Professor Baudenbacher: I can only guess here, but I have years of experience with the Swiss Government. I am a Liechtenstein judge, but I am a Swiss national, and I have been a professor in Switzerland for decades, so I am very familiar with the Swiss situation.
In the case of Switzerland, it was the same. It is very difficult and burdensome to read judgements and to compare them. It is much easier to have a look at the treaty and to say, “Well, there it is stated, and this is one-sided.” To analyse case law is quite a challenging thing. That would be my answer. People do not make the effort to really look into these matters. It was the same in Switzerland.
Stephen Kinnock: So you think it would be a good idea, in terms of our debate here in this country, to get a better understanding of the dynamics of the interaction between the courts. At the moment, you feel that it is insufficient and that we do not have a sufficient understanding of how it works in practice.
Professor Baudenbacher: It is a complex thing, I admit. It is not easy. You have to invest a lot of time and you have to be experienced in this. Part of my showing up here today is my preparedness to explain these matters. I am not absolutely free to speak about it, but I am outgoing as a judge and I will continue to deal with these questions. At the end of the day, there have always been two structures in Europe since 1960. Even under the OEEC in the 1950s there were these two movements: those who wanted to go for political integration—at the time, the six—and then the Brits and the Swiss, who were reluctant.
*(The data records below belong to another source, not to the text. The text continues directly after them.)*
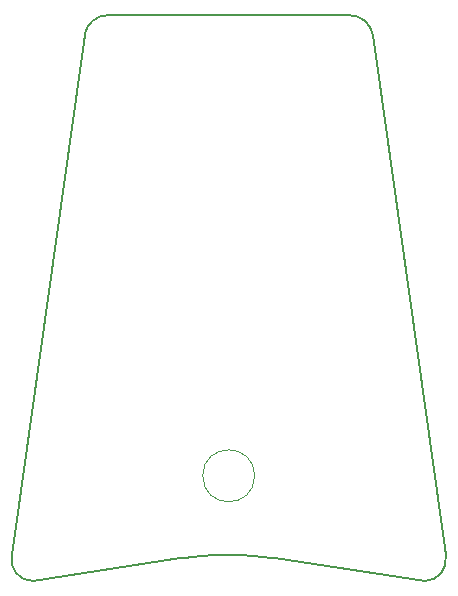
<source format=gbr>
%TF.GenerationSoftware,KiCad,Pcbnew,7.0.7*%
%TF.CreationDate,2024-06-23T03:18:25-04:00*%
%TF.ProjectId,chocV-top,63686f63-562d-4746-9f70-2e6b69636164,rev?*%
%TF.SameCoordinates,Original*%
%TF.FileFunction,Profile,NP*%
%FSLAX46Y46*%
G04 Gerber Fmt 4.6, Leading zero omitted, Abs format (unit mm)*
G04 Created by KiCad (PCBNEW 7.0.7) date 2024-06-23 03:18:25*
%MOMM*%
%LPD*%
G01*
G04 APERTURE LIST*
%TA.AperFunction,Profile*%
%ADD10C,0.050000*%
%TD*%
%TA.AperFunction,Profile*%
%ADD11C,0.150000*%
%TD*%
G04 APERTURE END LIST*
D10*
X112200000Y-88000000D02*
G75*
G03*
X112200000Y-88000000I-2200000J0D01*
G01*
D11*
X113899999Y-95000002D02*
G75*
G03*
X105891515Y-95001361I-4000000J-24999998D01*
G01*
X91634896Y-94747297D02*
G75*
G03*
X93400000Y-96900000I1765105J-352704D01*
G01*
X105900000Y-95000000D02*
X93400000Y-96900000D01*
X126600000Y-96900000D02*
X113899999Y-95000001D01*
X122200000Y-50652704D02*
G75*
G03*
X120230384Y-49000000I-1969609J-347288D01*
G01*
X120230384Y-49000000D02*
X99769616Y-49000000D01*
X122200000Y-50652704D02*
X128365045Y-94746991D01*
X91634894Y-94747297D02*
X97800000Y-50652704D01*
X126600000Y-96899998D02*
G75*
G03*
X128365044Y-94746991I1J1799998D01*
G01*
X99769616Y-49000000D02*
G75*
G03*
X97800000Y-50652704I-7J-1999992D01*
G01*
M02*

</source>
They were hoping that this schism could be avoided in the 1950s.
Then the European Economic Community was set up in 1957 and started in 1958. In 1960, Great Britain took the initiative to set up EFTA with those who did not want to join the community at the time. It was the time of the inner six and the outer seven.
In one way or the other, this way of thinking in categories of free trade and the like has always been there, although most EFTA states joined the European Union in the meantime. There is always this separation between the way of thinking of those further north and those further south. It probably also has to do with the theory of legal origin, religion and the like.
Geneva is located in Switzerland. That is the place where Calvin started his reformation, which then moved over to parts of what is now the United Kingdom and also to the United States. The approach to the economy of the Swiss or the Brits, if I may now say in this general way, or the Americans, is a different one than the approach to money by people further south in Europe.